• **Task directions**
Only one span of the listing below is wanted: the lines from the one with "휴대폰결제서비스 기업으로 KG모빌" through the one with "ดูเพิ่มเติม", reproduced exactly, both ends kept.

• **Data to use**
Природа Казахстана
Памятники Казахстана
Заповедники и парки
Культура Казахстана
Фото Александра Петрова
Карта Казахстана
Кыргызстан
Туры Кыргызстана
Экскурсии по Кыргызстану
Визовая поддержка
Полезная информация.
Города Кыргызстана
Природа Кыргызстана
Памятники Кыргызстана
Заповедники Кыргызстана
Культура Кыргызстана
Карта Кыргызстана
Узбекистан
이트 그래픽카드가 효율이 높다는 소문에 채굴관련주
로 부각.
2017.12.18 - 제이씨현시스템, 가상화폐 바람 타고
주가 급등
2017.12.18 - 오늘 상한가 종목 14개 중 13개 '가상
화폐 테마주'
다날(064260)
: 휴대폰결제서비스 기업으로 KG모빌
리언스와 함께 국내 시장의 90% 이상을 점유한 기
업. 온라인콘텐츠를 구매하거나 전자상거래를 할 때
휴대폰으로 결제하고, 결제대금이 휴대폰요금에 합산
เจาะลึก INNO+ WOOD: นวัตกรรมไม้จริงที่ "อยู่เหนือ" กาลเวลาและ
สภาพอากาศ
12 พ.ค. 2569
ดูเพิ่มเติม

==

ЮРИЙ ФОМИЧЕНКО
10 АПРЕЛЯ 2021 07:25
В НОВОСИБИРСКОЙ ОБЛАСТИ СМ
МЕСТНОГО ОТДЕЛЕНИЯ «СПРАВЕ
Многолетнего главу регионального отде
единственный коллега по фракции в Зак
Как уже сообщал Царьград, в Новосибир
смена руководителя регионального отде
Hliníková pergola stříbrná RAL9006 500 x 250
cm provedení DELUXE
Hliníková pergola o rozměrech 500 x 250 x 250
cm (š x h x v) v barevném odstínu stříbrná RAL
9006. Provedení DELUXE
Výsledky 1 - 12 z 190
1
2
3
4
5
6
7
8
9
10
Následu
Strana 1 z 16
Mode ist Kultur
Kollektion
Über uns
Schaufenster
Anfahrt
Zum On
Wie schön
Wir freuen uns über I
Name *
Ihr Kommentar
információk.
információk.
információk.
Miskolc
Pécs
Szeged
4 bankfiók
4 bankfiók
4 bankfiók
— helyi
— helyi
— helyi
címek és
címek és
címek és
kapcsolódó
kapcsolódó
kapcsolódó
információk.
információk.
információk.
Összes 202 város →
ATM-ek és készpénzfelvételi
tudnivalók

• **Output of the task**
: 휴대폰결제서비스 기업으로 KG모빌
리언스와 함께 국내 시장의 90% 이상을 점유한 기
업. 온라인콘텐츠를 구매하거나 전자상거래를 할 때
휴대폰으로 결제하고, 결제대금이 휴대폰요금에 합산
เจาะลึก INNO+ WOOD: นวัตกรรมไม้จริงที่ "อยู่เหนือ" กาลเวลาและ
สภาพอากาศ
12 พ.ค. 2569
ดูเพิ่มเติม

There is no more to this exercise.